··· DOCUMENT TEXT

AntiGravity Yoga: The Ups & Downs
It’s a bird. It’s a plane. Nope, it’s me–hanging completely upside down, being supported by a 10-inch-wide piece of cloth and wondering how on earth I decided this was a good idea.
AntiGravity Yoga is the newest trend amongst the pricey “glam” gyms and has been catching on in a big way. Combining yoga, pilates and acrobatics, it promises to realign and release your joints from the pressures of gravity. I decide to try it out because it looks, for lack of a more adult phrase, super fun.
Walking into class, I get the impression that this will be easy. Guess again. Fifteen white “hammocks” are suspended from the ceiling, each supported by two large hooks so that they form a type of swing. We start out easy with our feet on the floor getting used to the support of the hammock. The goal, our instructor assures us, “is to decompress.” A lofty goal, it turns out. No stranger to yoga, I have a moderately advanced practice but this begins to quickly kick my ass. Supporting yourself while the floor assumes the brunt of your weight is one thing—supporting the entirety of your heavy, shouldn’t-have-had-that-extra-taco-at-lunch body is quite another.

······

*ACTION ITEM*:
Continue the AntiGravity Yoga piece above from its last sentence, in the same voice.

··· EXTRACTED RECORDS

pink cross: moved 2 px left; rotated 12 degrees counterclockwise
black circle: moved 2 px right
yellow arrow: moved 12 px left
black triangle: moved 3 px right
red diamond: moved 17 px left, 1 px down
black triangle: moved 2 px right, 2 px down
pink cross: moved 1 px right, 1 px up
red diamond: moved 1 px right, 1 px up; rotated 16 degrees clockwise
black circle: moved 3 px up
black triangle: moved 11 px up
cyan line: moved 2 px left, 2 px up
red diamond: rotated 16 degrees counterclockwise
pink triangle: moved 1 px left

······

*EXPECTED OUTPUT*:
“So much of our lives are spent tight and tied up in knots,” the instructor says. “The hammock allows you the freedom of release.” Ha! Freedom? I am in pain. Every part of my body is engaged—tightly gripping the hammock so I don’t fall on my head. “Trust yourself, “ he says. “You won’t let yourself fall.” He stays with me for a bit, and with his support I begin to let go.
Forty-five minutes later, I am facedown, my stomach supported by the hammock and am swinging in a controlled arc like a trapeze artist, flying through the air. The realization hits: I am playing. This is great.
I wouldn’t necessarily call it “yoga” but you do achieve a certain meditative benefit from your focused concentration. And if you’ve ever wanted to run away and join the circus, AntiGravity Yoga is definitely for you.